Souveraineté dans le §58 VgV :
la réécriture discrète de l’Allemagne
L’amendement tient en une ligne.
Inséré par la commission Économie et Énergie dans le §58 Absatz 2 Satz 2 du règlement allemand des marchés publics (VgV) comme nouveau Nummer 4, l’alinéa lit, en entier : « Aspekte der digitalen Souveränität. » C’est le changement.
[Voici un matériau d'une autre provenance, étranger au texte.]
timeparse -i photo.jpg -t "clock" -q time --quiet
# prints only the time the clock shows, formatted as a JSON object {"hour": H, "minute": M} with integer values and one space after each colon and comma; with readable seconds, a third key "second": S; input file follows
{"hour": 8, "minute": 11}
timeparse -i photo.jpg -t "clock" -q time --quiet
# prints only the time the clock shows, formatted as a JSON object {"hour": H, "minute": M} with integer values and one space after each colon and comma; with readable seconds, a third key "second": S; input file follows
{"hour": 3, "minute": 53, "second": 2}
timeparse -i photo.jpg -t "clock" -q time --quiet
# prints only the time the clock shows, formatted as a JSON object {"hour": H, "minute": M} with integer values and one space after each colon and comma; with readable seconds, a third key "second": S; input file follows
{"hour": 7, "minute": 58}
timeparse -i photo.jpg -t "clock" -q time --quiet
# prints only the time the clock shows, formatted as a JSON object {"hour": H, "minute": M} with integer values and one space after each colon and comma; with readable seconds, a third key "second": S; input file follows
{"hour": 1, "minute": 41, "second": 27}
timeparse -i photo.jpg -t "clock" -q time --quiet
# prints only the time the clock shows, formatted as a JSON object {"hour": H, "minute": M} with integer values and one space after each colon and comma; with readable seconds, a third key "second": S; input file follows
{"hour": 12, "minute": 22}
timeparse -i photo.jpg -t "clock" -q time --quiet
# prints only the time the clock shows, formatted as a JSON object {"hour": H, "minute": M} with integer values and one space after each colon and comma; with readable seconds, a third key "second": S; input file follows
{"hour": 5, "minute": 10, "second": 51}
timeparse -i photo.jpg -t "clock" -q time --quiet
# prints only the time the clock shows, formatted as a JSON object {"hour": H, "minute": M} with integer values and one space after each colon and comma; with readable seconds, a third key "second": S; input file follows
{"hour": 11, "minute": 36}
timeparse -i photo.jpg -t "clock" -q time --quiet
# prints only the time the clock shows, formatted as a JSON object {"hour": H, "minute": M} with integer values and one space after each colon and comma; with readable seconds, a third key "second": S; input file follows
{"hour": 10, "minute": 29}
L’argumentaire de la commission s’étend plus longuement. Dans la Bundestag-Drucksache 21/5525 du 22 avril 2026, la commission énumère ce que recouvre la « souveraineté numérique » comme critère d’attribution : systèmes ou logiciels informatiques interopérables et ouverts, traçabilité et contrôle du traitement des données, exigences particulières pour le personnel manipulant des données, mesures de sécurité, localisation des données, et « immunité juridique, organisationnelle et technique contre l’accès non désiré ou les restrictions de disponibilité ». Les Berichterstatter — Dr. Andreas Lenz (CSU) et Georg Schroeter (AfD) — ont signé le rapport la veille du vote en séance.
Le Bundestag l’a adopté le lendemain après-midi. L’assentiment du Bundesrat a suivi le 8 mai. La loi entre en vigueur le 1ᵉʳ juillet 2026. À l’intérieur d’un statut de simplification administrative, le droit allemand des marchés publics avait discrètement acquis son premier critère explicite de souveraineté.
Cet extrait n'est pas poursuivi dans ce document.